Auszug:
:::::

# Speedfan - AUX? Temperaturanzeige



## bigboy2912 (7. September 2007)

Kann mir jemand sagen welche Komponente sich hinter "AUX" verbirgt. Speedfan gibt diese Bezeichnung aus im Startfenster als auch im Graphenfenster. Unter Last steigt die bei mir nämlich bis auf 75 Grad. 

CPU. HD, Mainboard kanns nicht sein


----------



## mastermaisi777 (7. September 2007)

bigboy2912 am 07.09.2007 16:01 schrieb:
			
		

> Kann mir jemand sagen welche Komponente sich hinter "AUX" verbirgt. Speedfan gibt diese Bezeichnung aus im Startfenster als auch im Graphenfenster. Unter Last steigt die bei mir nämlich bis auf 75 Grad.
> 
> CPU. HD, Mainboard kanns nicht sein


bei mir war das einmal das netzteil , kann aber auch ein falsch ausgelesener messwert sein.(bei einem anderen pc von mir wird hat aux fast 160grad was natürlich nicht sein kann beim haupt pc habe ich eine aux temp von -2 grad    )


----------



## bigboy2912 (7. September 2007)

Dann hat sich meine Vermutung bestätigt. Unter dem Netzteil (Be Quiet Dark Power Pro 530W) arbeitet nämlich ein P4 560 3,6 Ghz. Der kommt locker auf 60 Grad. Selbst mit dem Proz. kann das Netzteil nicht so warm werden. Danke für die Hilfe


----------



## Herbboy (7. September 2007)

:::::

Bereitgestellte Daten:
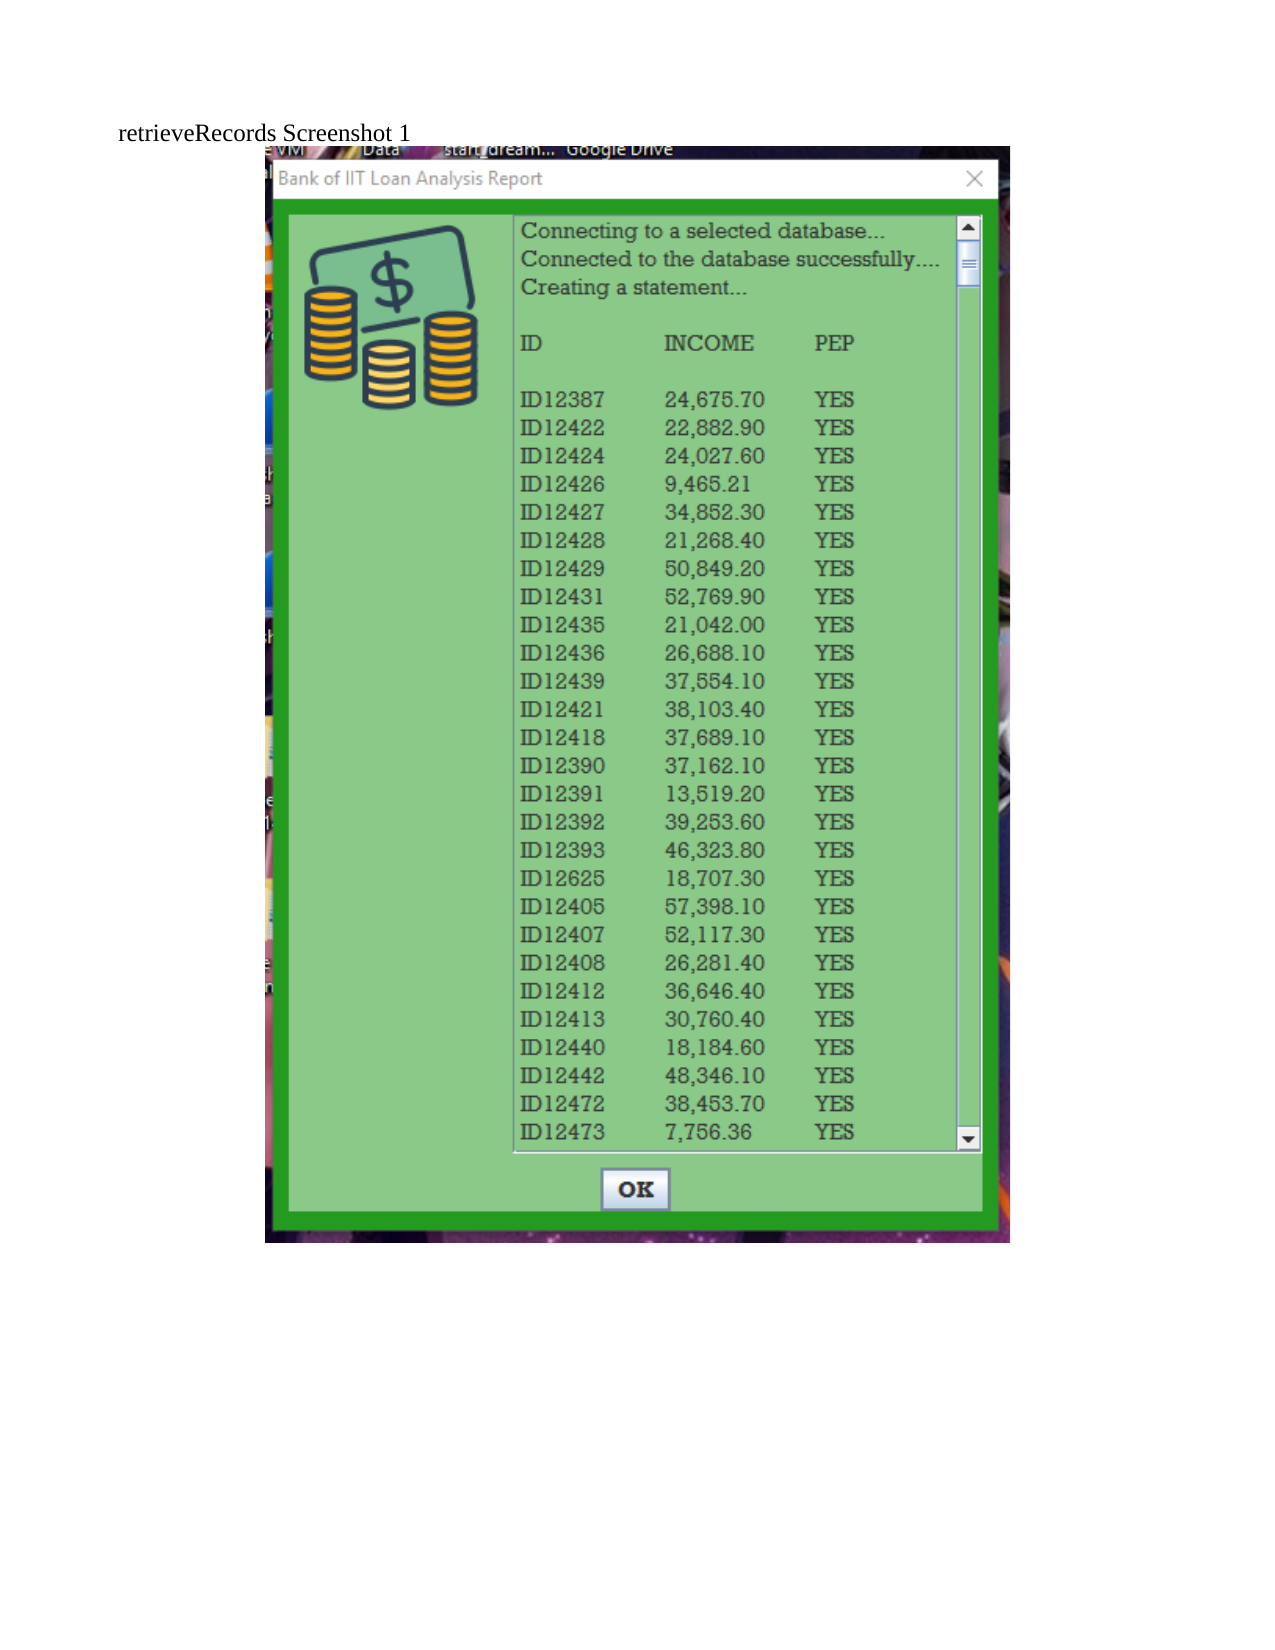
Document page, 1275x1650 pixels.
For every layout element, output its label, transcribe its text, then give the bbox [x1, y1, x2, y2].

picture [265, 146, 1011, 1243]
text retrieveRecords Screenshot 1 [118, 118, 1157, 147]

:::::

Aufgaben zur Übung:
- A) Gib aus der Forendiskussion zur AUX-Temperatur in Speedfan den Abschnitt von „Dann hat sich“ bis „Herbboy (7. September 2007)“ wortgetreu wieder.
- B) Übersetze den Satz „Speedfan gibt diese Bezeichnung aus im Startfenster als auch im Graphenfenster.“ aus der Forendiskussion zur AUX-Temperatur in Speedfan ins Englische.
- C) Welches Netzteil nennt bigboy2912 in der Forendiskussion zur AUX-Temperatur in Speedfan?

Lösungen zur Übung:
- A)
Dann hat sich meine Vermutung bestätigt. Unter dem Netzteil (Be Quiet Dark Power Pro 530W) arbeitet nämlich ein P4 560 3,6 Ghz. Der kommt locker auf 60 Grad. Selbst mit dem Proz. kann das Netzteil nicht so warm werden. Danke für die Hilfe


----------



## Herbboy (7. September 2007)

- B) Speedfan displays this label both in the start window and in the graph window.

- C) Ein Be Quiet Dark Power Pro 530W.